I needed to send a package from California to my dad, who lives in New Jersey.  (My dad was born on Christmas day -- this was his birthday present.)  So at 4:30 on Wednesday 12/15/99, I went to the post office on Western, just north of the Hollywood Freeway.  I didn't wait long, but while I was waiting I had time to see a poster saying "Ask for Confirmation".  The poster was very vague about how I would receive this confirmation, but I went ahead and asked anyway.  I was afraid the clerk would say "you want WHAT?!" and then I would have to explain it, and since the poster was vague I wouldn't really know what to say.  Instead the clerk's hands went into a blurry frenzy, she asked me for about five bucks (including 35 cents for Delivery Confirmation), and handed me a receipt and this:

I was confident the clerk knew what she was doing.  Still not quite knowing what to do with this confirmation, I thought I would check the USPS website, and sure enough, there's a link right at the top for "tracking/confirmation".  I clicked it, typed in my number, but sadly, it was too soon for any information to be known about my package.
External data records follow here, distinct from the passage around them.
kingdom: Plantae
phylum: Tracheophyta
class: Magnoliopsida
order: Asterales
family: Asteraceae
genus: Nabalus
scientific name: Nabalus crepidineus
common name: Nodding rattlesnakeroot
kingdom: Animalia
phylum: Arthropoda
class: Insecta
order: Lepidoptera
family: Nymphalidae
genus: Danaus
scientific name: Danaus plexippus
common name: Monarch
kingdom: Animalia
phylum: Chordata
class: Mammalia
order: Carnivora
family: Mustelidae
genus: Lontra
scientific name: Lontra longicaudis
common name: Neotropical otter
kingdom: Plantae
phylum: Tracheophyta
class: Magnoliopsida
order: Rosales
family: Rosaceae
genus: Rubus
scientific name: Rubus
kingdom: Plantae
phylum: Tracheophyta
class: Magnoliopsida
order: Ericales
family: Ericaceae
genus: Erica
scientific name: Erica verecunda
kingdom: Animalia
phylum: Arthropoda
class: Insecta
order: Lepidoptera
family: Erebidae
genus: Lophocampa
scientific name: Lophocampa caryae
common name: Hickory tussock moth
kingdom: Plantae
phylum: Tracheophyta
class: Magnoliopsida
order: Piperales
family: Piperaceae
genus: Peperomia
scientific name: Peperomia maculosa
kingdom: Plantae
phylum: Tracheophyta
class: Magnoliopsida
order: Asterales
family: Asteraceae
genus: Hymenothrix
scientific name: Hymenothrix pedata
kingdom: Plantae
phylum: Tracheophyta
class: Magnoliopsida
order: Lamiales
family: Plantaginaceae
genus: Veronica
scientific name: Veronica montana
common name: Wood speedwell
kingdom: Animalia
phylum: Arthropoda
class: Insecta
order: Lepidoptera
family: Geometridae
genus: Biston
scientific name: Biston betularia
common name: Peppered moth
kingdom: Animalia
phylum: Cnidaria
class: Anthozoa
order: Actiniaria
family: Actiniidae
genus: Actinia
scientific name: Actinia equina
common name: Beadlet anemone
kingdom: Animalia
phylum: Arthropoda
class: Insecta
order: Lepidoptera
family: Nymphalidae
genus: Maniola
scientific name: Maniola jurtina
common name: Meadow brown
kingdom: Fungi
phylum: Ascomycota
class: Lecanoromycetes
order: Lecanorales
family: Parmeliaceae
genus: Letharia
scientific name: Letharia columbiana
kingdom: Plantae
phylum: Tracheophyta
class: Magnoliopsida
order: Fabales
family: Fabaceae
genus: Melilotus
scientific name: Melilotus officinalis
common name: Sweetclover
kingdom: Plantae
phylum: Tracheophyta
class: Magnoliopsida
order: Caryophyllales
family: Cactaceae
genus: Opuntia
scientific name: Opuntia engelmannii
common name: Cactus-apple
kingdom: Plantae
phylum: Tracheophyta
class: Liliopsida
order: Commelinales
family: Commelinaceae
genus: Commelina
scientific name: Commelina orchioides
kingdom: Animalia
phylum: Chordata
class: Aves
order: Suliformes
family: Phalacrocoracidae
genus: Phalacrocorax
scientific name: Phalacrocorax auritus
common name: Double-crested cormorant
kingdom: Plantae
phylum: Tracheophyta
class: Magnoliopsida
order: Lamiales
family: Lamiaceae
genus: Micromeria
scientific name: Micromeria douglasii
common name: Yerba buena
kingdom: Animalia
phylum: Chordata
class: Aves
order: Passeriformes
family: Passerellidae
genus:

On Saturday 12/18, my dad called me up to say how much he was enjoying his birthday present (Oh yeah, I remembered, I guess it got there without my help).  After I chatted with him about Veeblefetzers, Portziebies, and the Theory of Relativity, I went to the USPS website again to see if it knew about my package.  I clicked tracking/confirmation, and typed in the 20-digit number that appears along the left side of the Confirmation Receipt.  To my amazement, I found a history of the path of this package, which I reproduced, here.  Good job, USPS.